**WORK ITEM:**
Copy exactly the line that contains "<!-- north arrow -->" plus all remaining lines of the data, and leave out every line before it.

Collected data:
+ + + + + + +

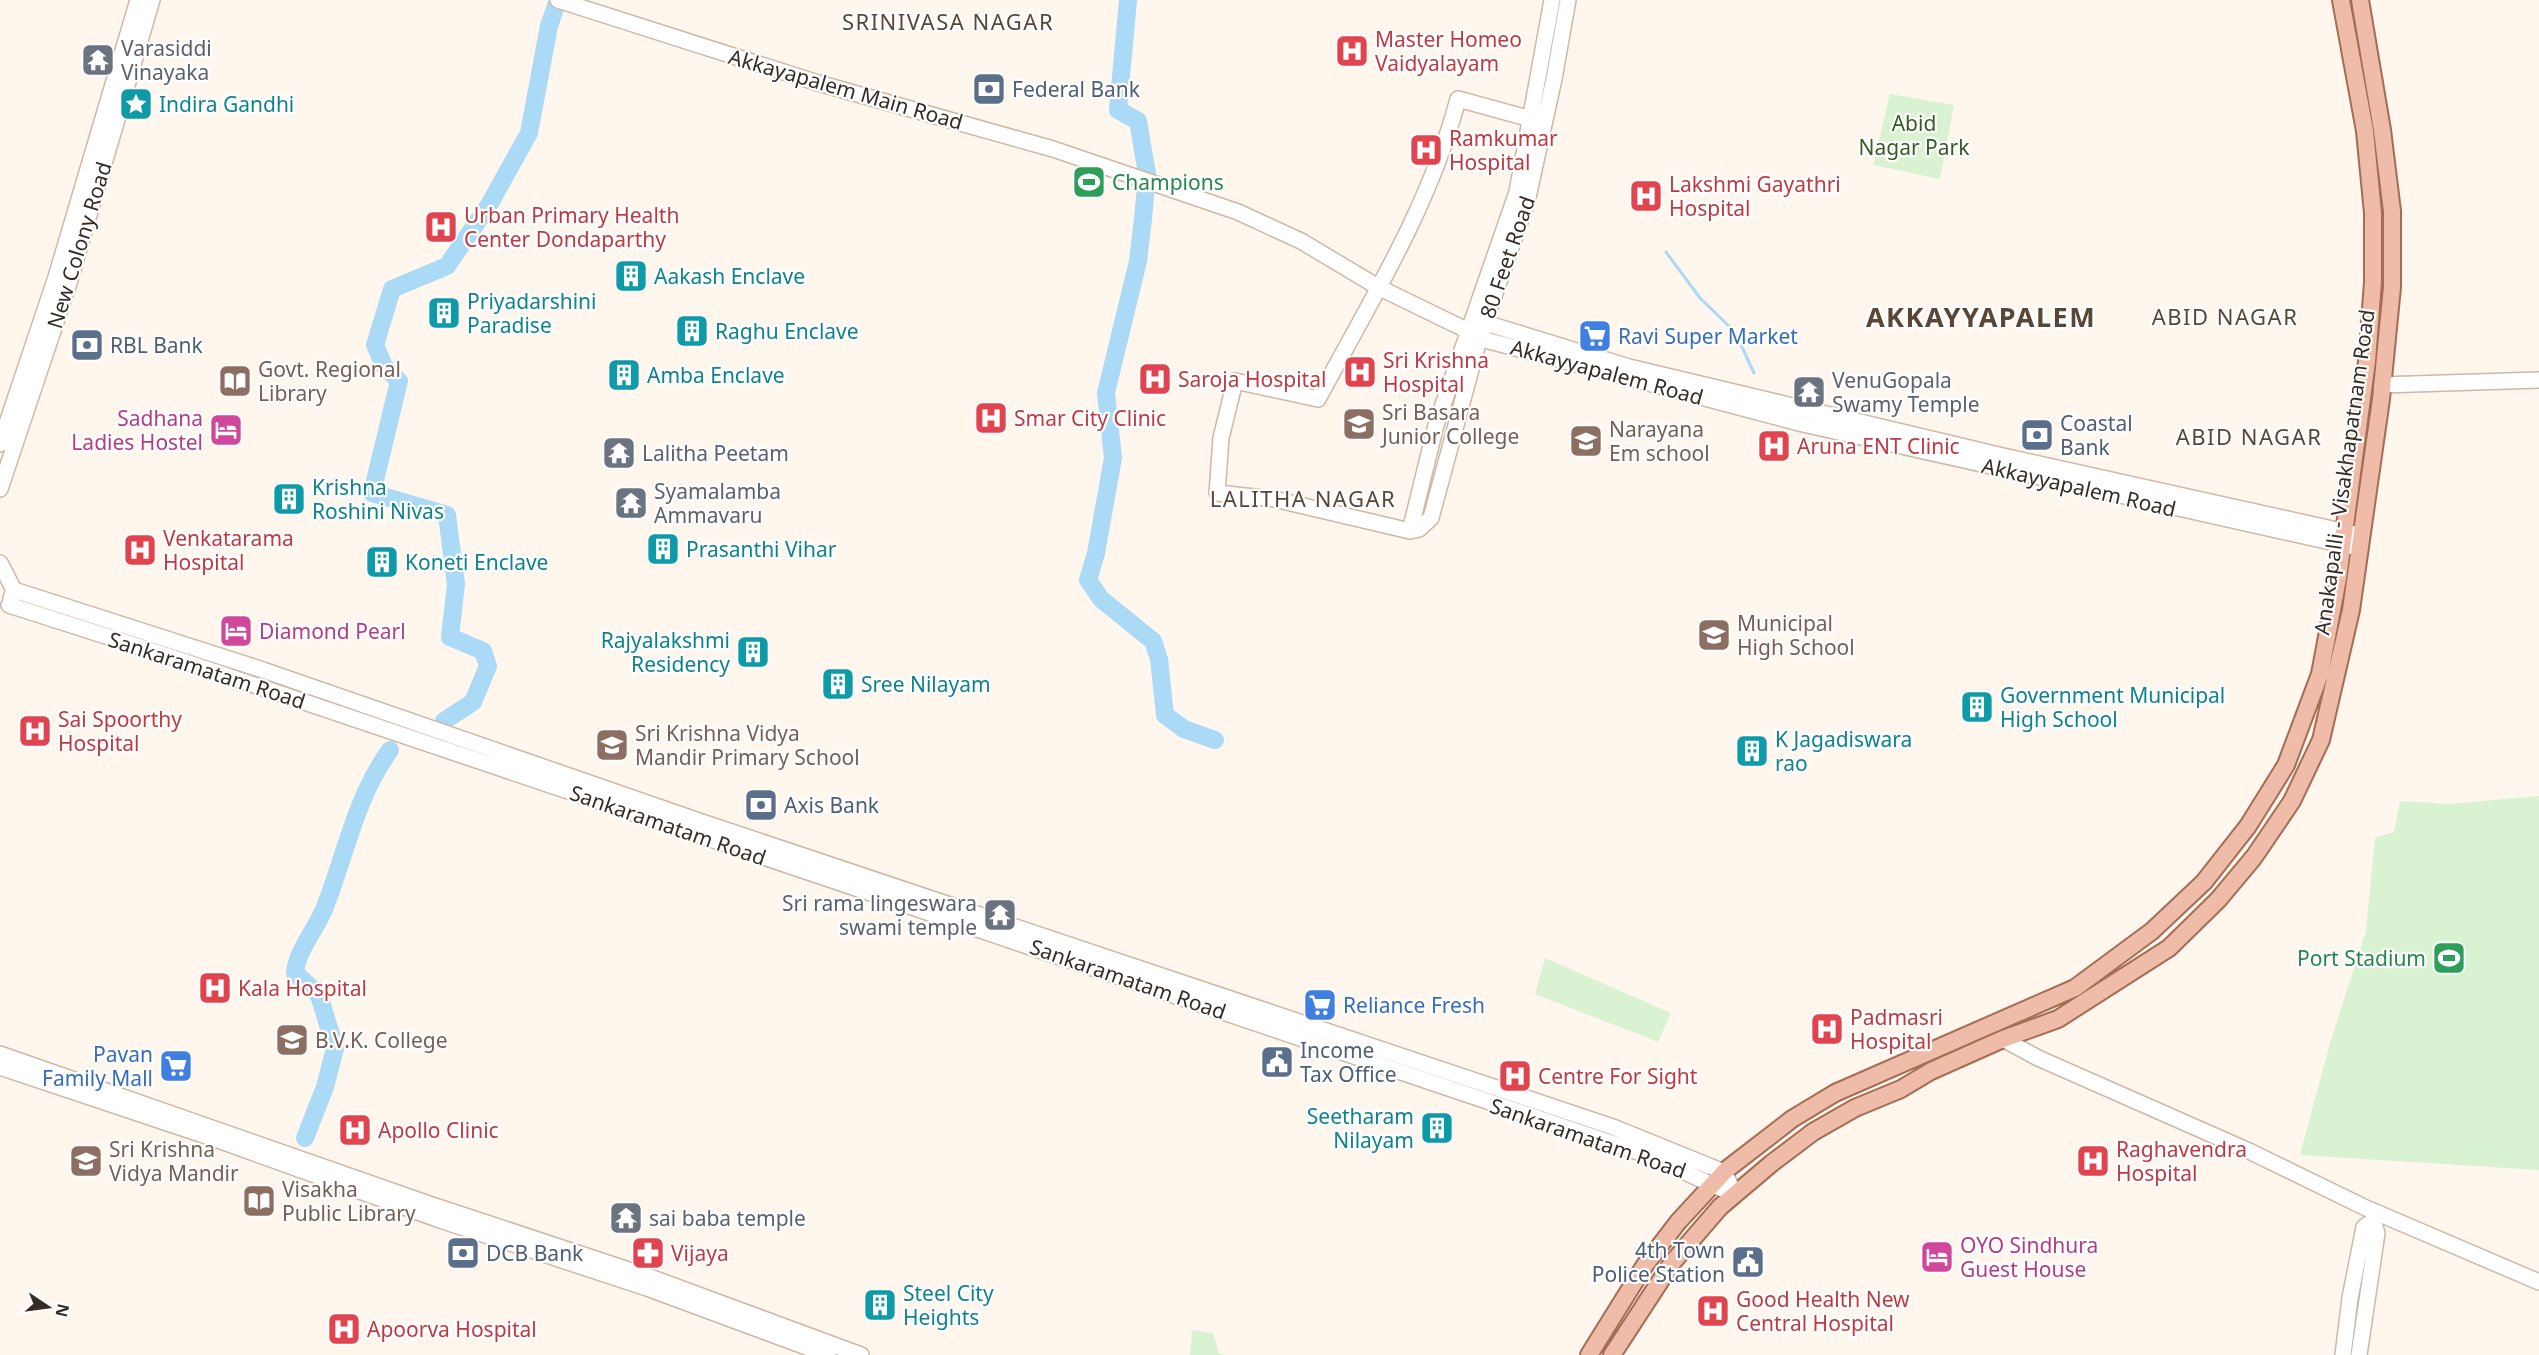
<svg xmlns="http://www.w3.org/2000/svg" width="2539" height="1355" font-family="'Noto Sans',sans-serif">
<rect width="100%" height="100%" fill="#fff6ee"/>
<!-- green -->
<path fill="#d9f2d1" d="M1890,94l64,11 -14,74 -67,-14z
M2539,796v374l-239,-15 30,-112 36,-112 9,-93 19,-6 6,-31 49,3z
M1545,958l126,55 -13,29 -123,-48z
M1192,1330l21,3 6,20 5,2h-34z"/>
<g fill="none" stroke-linecap="round" stroke-linejoin="round">
<!-- stream -->
<path stroke="#abdaf7" stroke-width="3" d="M1666,252l34,46 35,34 19,41"/>
<!-- river -->
<path stroke="#abdaf7" stroke-width="18" d="M1128,0l-10,110 20,11 9,53 -4,45 -5,42 -32,132 7,65 -17,95 -8,27 13,19 52,42 6,18 6,56 19,14 31,11
M444,721l29,-19 15,-36 -5,-15 -33,-14 6,-53 -9,-69 -75,-22 27,-112 -15,-15 -9,-21 17,-56 55,-23 42,-61 40,-72 20,-107 9,-26
M305,1138l20,-51 10,-39 -16,-53 -24,-22c1,-21 22,-45 30,-66 21,-54 31,-110 65,-157"/>
<!-- secondary casing -->
<g stroke="#ceb8a6" stroke-width="18">
<path id="secondary" d="M558,0l260,83 235,66 185,63 63,29 77,46 111,54 314,83 550,123
M1531,119l-73,-20c-28,107 -88,203 -140,300l-83,-18 -14,57 -4,55 57,6 136,32 9,-2 12,-11 49,-182 47,-134 27,-123 14,-79
M1474,323l18,2 137,42 374,89 352,78
M2382,385l157,-5
M0,444l56,-167 82,-277
M0,489l69,-206 83,-283
M1410,531l26,-106 81,-233 35,-192
M0,563l14,27 -3,8
M14,590l249,80 439,152 911,305 111,45 11,22
M9,605l159,51 1470,496c34,12 64,30 97,42
M2003,1039l35,19 211,93 117,57 173,74
M0,1054l432,151 218,72 211,78
M0,1067l218,73 222,80 207,68 181,67
M2343,1355l7,-57 14,-71 9,-6
M2359,1355l18,-122 -4,-12 3,-9"/>
</g>
<!-- primary casing -->
<g stroke="#a56d54" stroke-width="20">
<path id="primary" d="M1589,1355l56,-90 33,-43 48,-52 66,-51 43,-26 240,-105 77,-57 52,-49 44,-56 38,-61 34,-91 18,-96 29,-217 6,-79v-69l-8,-82 -24,-131
M1612,1355l60,-92 23,-27 25,-29 52,-44 41,-31 42,-24 46,-19 30,-18 72,-32 55,-20 111,-71 49,-48 36,-43 38,-56 29,-61 30,-130 30,-211 11,-112v-76l-10,-81 -22,-130"/>
</g>
<!-- secondary -->
<use href="#secondary" stroke="#fff" stroke-width="15"/>
<!-- primary -->
<use href="#primary" stroke="#eebca8" stroke-width="16"/>
</g>
<!-- icons -->
<defs>
<g id="hospital-square" transform="scale(1.725)"><rect x="-9" y="-9" width="18" height="18" rx="4" fill="#e0444e" stroke="#fff"/><path d="M-5-5h3v3.5h4V-5h3V5h-3V1.5h-4V5h-3Z" fill="#fff"/></g>
<g id="temple-square" transform="scale(1.725)"><rect x="-9" y="-9" width="18" height="18" rx="4" fill="#6b7280" stroke="#fff"/><path d="M0-6L5-2H3V0L6.5 2.5H4V6H1.5V3h-3V6H-4V2.5H-6.5L-3 0V-2H-5Z" fill="#fff"/></g>
<g id="bank-square" transform="scale(1.725)"><rect x="-9" y="-9" width="18" height="18" rx="4" fill="#5c6f8a" stroke="#fff"/><path d="M-6-4H6V4H-6ZM0-2.3a2.3 2.3 0 1 0 0 4.6a2.3 2.3 0 1 0 0-4.6Z" fill="#fff"/></g>
<g id="sight-square" transform="scale(1.725)"><rect x="-9" y="-9" width="18" height="18" rx="4" fill="#0f9aa8" stroke="#fff"/><path d="M0-6L1.8-2.2L6-1.7L2.9 1.2L3.7 5.4L0 3.3L-3.7 5.4L-2.9 1.2L-6-1.7L-1.8-2.2Z" fill="#fff"/></g>
<g id="stadium-square" transform="scale(1.725)"><rect x="-9" y="-9" width="18" height="18" rx="4" fill="#2e9e5b" stroke="#fff"/><path d="M0-5a6.5 5 0 1 0 0 10a6.5 5 0 1 0 0-10ZM-3.5-1.8h7v3.6h-7Z" fill="#fff"/></g>
<g id="building-square" transform="scale(1.725)"><rect x="-9" y="-9" width="18" height="18" rx="4" fill="#0f9aa8" stroke="#fff"/><path d="M-4-6H4V6H1V3H-1V6H-4ZM-2.5-4.3h1.7v1.8h-1.7ZM.8-4.3h1.7v1.8H.8ZM-2.5-1h1.7V.8h-1.7ZM.8-1h1.7V.8H.8Z" fill="#fff"/></g>
<g id="supermarket-square" transform="scale(1.725)"><rect x="-9" y="-9" width="18" height="18" rx="4" fill="#3f7fe0" stroke="#fff"/><path d="M-6-5.5h2.5l.6 2H6L4.5 2H-2.5L-4.4-4H-6ZM-1.5 3.2a1.3 1.3 0 1 0 .1 0ZM3 3.2a1.3 1.3 0 1 0 .1 0Z" fill="#fff"/></g>
<g id="library-square" transform="scale(1.725)"><rect x="-9" y="-9" width="18" height="18" rx="4" fill="#8d6e63" stroke="#fff"/><path d="M-6-4Q-3-5.5-.7-3.5V5Q-3 3-6 4ZM6-4Q3-5.5 .7-3.5V5Q3 3 6 4Z" fill="#fff"/></g>
<g id="university-square" transform="scale(1.725)"><rect x="-9" y="-9" width="18" height="18" rx="4" fill="#8d6e63" stroke="#fff"/><path d="M0-5L7-2L0 1L-7-2ZM-4 1L0 2.5L4 1V4Q0 6-4 4Z" fill="#fff"/></g>
<g id="hotel-square" transform="scale(1.725)"><rect x="-9" y="-9" width="18" height="18" rx="4" fill="#d1479c" stroke="#fff"/><path d="M-6-4.5h1.5V1H6V5H4.5V3h-9V5H-6ZM-4 0a1.8 1.8 0 1 1 3.6 0ZM.5 0V-2.5h3Q6-2.5 6 0Z" fill="#fff"/></g>
<g id="school-square" transform="scale(1.725)"><rect x="-9" y="-9" width="18" height="18" rx="4" fill="#8d6e63" stroke="#fff"/><path d="M0-5L7-2L0 1L-7-2ZM-4 1L0 2.5L4 1V4Q0 6-4 4Z" fill="#fff"/></g>
<g id="civic-square" transform="scale(1.725)"><rect x="-9" y="-9" width="18" height="18" rx="4" fill="#5c6f8a" stroke="#fff"/><path d="M-.6-6.5H3V-4.5H.6V-3L4-1V1h2V6H-6V1h2V-1L-.6-3ZM-1.2 2.5V6h2.4V2.5Z" fill="#fff"/></g>
<g id="pharmacy-square" transform="scale(1.725)"><rect x="-9" y="-9" width="18" height="18" rx="4" fill="#e0444e" stroke="#fff"/><path d="M-2-6h4v4h4v4h-4v4h-4v-4h-4v-4h4Z" fill="#fff"/></g>
</defs>
<g fill-rule="evenodd">
<use href="#hospital-square" x="1352" y="51"/>
<use href="#temple-square" x="98" y="60"/>
<use href="#bank-square" x="989" y="89"/>
<use href="#sight-square" x="136" y="104"/>
<use href="#hospital-square" x="1426" y="150"/>
<use href="#stadium-square" x="1089" y="182"/>
<use href="#hospital-square" x="1646" y="196"/>
<use href="#hospital-square" x="441" y="227"/>
<use href="#building-square" x="631" y="276"/>
<use href="#building-square" x="444" y="313"/>
<use href="#building-square" x="692" y="331"/>
<use href="#supermarket-square" x="1595" y="336"/>
<use href="#bank-square" x="87" y="345"/>
<use href="#hospital-square" x="1360" y="372"/>
<use href="#building-square" x="624" y="375"/>
<use href="#hospital-square" x="1155" y="379"/>
<use href="#library-square" x="235" y="381"/>
<use href="#temple-square" x="1809" y="392"/>
<use href="#hospital-square" x="991" y="418"/>
<use href="#university-square" x="1359" y="424"/>
<use href="#hotel-square" x="226" y="430"/>
<use href="#bank-square" x="2037" y="435"/>
<use href="#school-square" x="1586" y="441"/>
<use href="#hospital-square" x="1774" y="446"/>
<use href="#temple-square" x="619" y="453"/>
<use href="#building-square" x="289" y="499"/>
<use href="#temple-square" x="631" y="503"/>
<use href="#building-square" x="663" y="549"/>
<use href="#hospital-square" x="140" y="550"/>
<use href="#building-square" x="382" y="562"/>
<use href="#hotel-square" x="236" y="631"/>
<use href="#school-square" x="1714" y="635"/>
<use href="#building-square" x="753" y="652"/>
<use href="#building-square" x="838" y="684"/>
<use href="#building-square" x="1977" y="707"/>
<use href="#hospital-square" x="35" y="731"/>
<use href="#school-square" x="612" y="745"/>
<use href="#building-square" x="1752" y="751"/>
<use href="#bank-square" x="761" y="805"/>
<use href="#temple-square" x="1000" y="915"/>
<use href="#stadium-square" x="2449" y="958"/>
<use href="#hospital-square" x="215" y="988"/>
<use href="#supermarket-square" x="1320" y="1005"/>
<use href="#hospital-square" x="1827" y="1029"/>
<use href="#university-square" x="292" y="1040"/>
<use href="#civic-square" x="1277" y="1062"/>
<use href="#supermarket-square" x="176" y="1066"/>
<use href="#hospital-square" x="1515" y="1076"/>
<use href="#building-square" x="1437" y="1128"/>
<use href="#hospital-square" x="355" y="1130"/>
<use href="#school-square" x="86" y="1161"/>
<use href="#hospital-square" x="2093" y="1161"/>
<use href="#library-square" x="259" y="1201"/>
<use href="#temple-square" x="626" y="1218"/>
<use href="#bank-square" x="463" y="1253"/>
<use href="#pharmacy-square" x="648" y="1253"/>
<use href="#hotel-square" x="1937" y="1257"/>
<use href="#civic-square" x="1748" y="1262"/>
<use href="#building-square" x="880" y="1305"/>
<use href="#hospital-square" x="1713" y="1311"/>
<use href="#hospital-square" x="344" y="1329"/>
</g>
<g text-anchor="middle" dominant-baseline="central" stroke-width="4.5" stroke-linejoin="round" paint-order="stroke">
<!-- health labels -->
<g font-size="21" fill="#be3a42" stroke="#fff" text-anchor="start">
<text x="1375" y="39">Master Homeo<tspan x="1375" dy="24">Vaidyalayam</tspan></text>
<text x="1449" y="138">Ramkumar<tspan x="1449" dy="24">Hospital</tspan></text>
<text x="1669" y="184">Lakshmi Gayathri<tspan x="1669" dy="24">Hospital</tspan></text>
<text x="464" y="215">Urban Primary Health<tspan x="464" dy="24">Center Dondaparthy</tspan></text>
<text x="1383" y="360">Sri Krishna<tspan x="1383" dy="24">Hospital</tspan></text>
<text x="1178" y="379">Saroja Hospital</text>
<text x="1014" y="418">Smar City Clinic</text>
<text x="1797" y="446">Aruna ENT Clinic</text>
<text x="163" y="538">Venkatarama<tspan x="163" dy="24">Hospital</tspan></text>
<text x="58" y="719">Sai Spoorthy<tspan x="58" dy="24">Hospital</tspan></text>
<text x="238" y="988">Kala Hospital</text>
<text x="1850" y="1017">Padmasri<tspan x="1850" dy="24">Hospital</tspan></text>
<text x="1538" y="1076">Centre For Sight</text>
<text x="378" y="1130">Apollo Clinic</text>
<text x="2116" y="1149">Raghavendra<tspan x="2116" dy="24">Hospital</tspan></text>
<text x="671" y="1253">Vijaya</text>
<text x="1736" y="1299">Good Health New<tspan x="1736" dy="24">Central Hospital</tspan></text>
<text x="367" y="1329">Apoorva Hospital</text>
</g>
<!-- worship labels -->
<g font-size="21" fill="#5b616d" stroke="#fff" text-anchor="start">
<text x="121" y="48">Varasiddi<tspan x="121" dy="24">Vinayaka</tspan></text>
<text x="1832" y="380">VenuGopala<tspan x="1832" dy="24">Swamy Temple</tspan></text>
<text x="642" y="453">Lalitha Peetam</text>
<text x="654" y="491">Syamalamba<tspan x="654" dy="24">Ammavaru</tspan></text>
<text x="977" y="903" text-anchor="end">Sri rama lingeswara<tspan x="977" dy="24">swami temple</tspan></text>
<text x="649" y="1218">sai baba temple</text>
</g>
<!-- street labels -->
<g font-size="21" fill="#352c25" stroke="#fff">
<text transform="translate(846 89) rotate(16)">Akkayapalem Main Road</text>
<text transform="translate(79 245) rotate(-73)">New Colony Road</text>
<text transform="translate(1507 257) rotate(-71)">80 Feet Road</text>
<text transform="translate(1607 372) rotate(15)">Akkayyapalem Road</text>
<text transform="translate(2344 472) rotate(-82)">Anakapalli - Visakhapatnam Road</text>
<text transform="translate(2079 487) rotate(13)">Akkayyapalem Road</text>
<text transform="translate(207 670) rotate(18)">Sankaramatam Road</text>
<text transform="translate(668 825) rotate(19)">Sankaramatam Road</text>
<text transform="translate(1128 979) rotate(19)">Sankaramatam Road</text>
<text transform="translate(1588 1138) rotate(19)">Sankaramatam Road</text>
</g>
<!-- service labels -->
<g font-size="21" fill="#4e5e75" stroke="#fff" text-anchor="start">
<text x="1012" y="89">Federal Bank</text>
<text x="110" y="345">RBL Bank</text>
<text x="2060" y="423">Coastal<tspan x="2060" dy="24">Bank</tspan></text>
<text x="784" y="805">Axis Bank</text>
<text x="1300" y="1050">Income<tspan x="1300" dy="24">Tax Office</tspan></text>
<text x="1725" y="1250" text-anchor="end">4th Town<tspan x="1725" dy="24">Police Station</tspan></text>
<text x="486" y="1253">DCB Bank</text>
</g>
<!-- culture labels -->
<g font-size="21" fill="#0d838f" stroke="#fff" text-anchor="start">
<text x="159" y="104">Indira Gandhi</text>
<text x="654" y="276">Aakash Enclave</text>
<text x="467" y="301">Priyadarshini<tspan x="467" dy="24">Paradise</tspan></text>
<text x="715" y="331">Raghu Enclave</text>
<text x="647" y="375">Amba Enclave</text>
<text x="312" y="487">Krishna<tspan x="312" dy="24">Roshini Nivas</tspan></text>
<text x="686" y="549">Prasanthi Vihar</text>
<text x="405" y="562">Koneti Enclave</text>
<text x="730" y="640" text-anchor="end">Rajyalakshmi<tspan x="730" dy="24">Residency</tspan></text>
<text x="861" y="684">Sree Nilayam</text>
<text x="2000" y="695">Government Municipal<tspan x="2000" dy="24">High School</tspan></text>
<text x="1775" y="739">K Jagadiswara<tspan x="1775" dy="24">rao</tspan></text>
<text x="1414" y="1116" text-anchor="end">Seetharam<tspan x="1414" dy="24">Nilayam</tspan></text>
<text x="903" y="1293">Steel City<tspan x="903" dy="24">Heights</tspan></text>
</g>
<!-- park labels -->
<g font-size="21" fill="#355c27" stroke="#fff">
<text x="1914" y="123">Abid<tspan x="1914" dy="24">Nagar Park</tspan></text>
</g>
<!-- leisure labels -->
<g font-size="21" fill="#27864d" stroke="#fff" text-anchor="start">
<text x="1112" y="182">Champions</text>
<text x="2426" y="958" text-anchor="end">Port Stadium</text>
</g>
<!-- shop labels -->
<g font-size="21" fill="#366cbe" stroke="#fff" text-anchor="start">
<text x="1618" y="336">Ravi Super Market</text>
<text x="1343" y="1005">Reliance Fresh</text>
<text x="153" y="1054" text-anchor="end">Pavan<tspan x="153" dy="24">Family Mall</tspan></text>
</g>
<!-- education labels -->
<g font-size="21" fill="#785e54" stroke="#fff" text-anchor="start">
<text x="258" y="369">Govt. Regional<tspan x="258" dy="24">Library</tspan></text>
<text x="1382" y="412">Sri Basara<tspan x="1382" dy="24">Junior College</tspan></text>
<text x="1609" y="429">Narayana<tspan x="1609" dy="24">Em school</tspan></text>
<text x="1737" y="623">Municipal<tspan x="1737" dy="24">High School</tspan></text>
<text x="635" y="733">Sri Krishna Vidya<tspan x="635" dy="24">Mandir Primary School</tspan></text>
<text x="315" y="1040">B.V.K. College</text>
<text x="109" y="1149">Sri Krishna<tspan x="109" dy="24">Vidya Mandir</tspan></text>
<text x="282" y="1189">Visakha<tspan x="282" dy="24">Public Library</tspan></text>
</g>
<!-- hotel labels -->
<g font-size="21" fill="#b23c85" stroke="#fff" text-anchor="start">
<text x="203" y="418" text-anchor="end">Sadhana<tspan x="203" dy="24">Ladies Hostel</tspan></text>
<text x="259" y="631">Diamond Pearl</text>
<text x="1960" y="1245">OYO Sindhura<tspan x="1960" dy="24">Guest House</tspan></text>
</g>
<!-- neighbourhood labels -->
<g font-size="22" letter-spacing="1.5" fill="#594637" stroke="#fff">
<text x="948" y="21">SRINIVASA NAGAR</text>
<text x="2225" y="316">ABID NAGAR</text>
<text x="2249" y="436">ABID NAGAR</text>
<text x="1303" y="498">LALITHA NAGAR</text>
</g>
<!-- district labels -->
<g font-size="27" font-weight="bold" letter-spacing="1.5" fill="#594637" stroke="#fff">
<text x="1981" y="316">AKKAYYAPALEM</text>
</g>
</g>
<!-- north arrow -->
<g transform="translate(48 1307) rotate(103)" stroke="#ffffff" stroke-width="4.5" paint-order="stroke">
<path d="M0-4.5L10 22L0 15L-10 22Z" fill="#352c25"/>
<text y="-9" font-size="16" font-weight="bold" text-anchor="middle" fill="#352c25">N</text>
</g>
</svg>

+ + + + + + +

**TASK ANSWER:**
<!-- north arrow -->
<g transform="translate(48 1307) rotate(103)" stroke="#ffffff" stroke-width="4.5" paint-order="stroke">
<path d="M0-4.5L10 22L0 15L-10 22Z" fill="#352c25"/>
<text y="-9" font-size="16" font-weight="bold" text-anchor="middle" fill="#352c25">N</text>
</g>
</svg>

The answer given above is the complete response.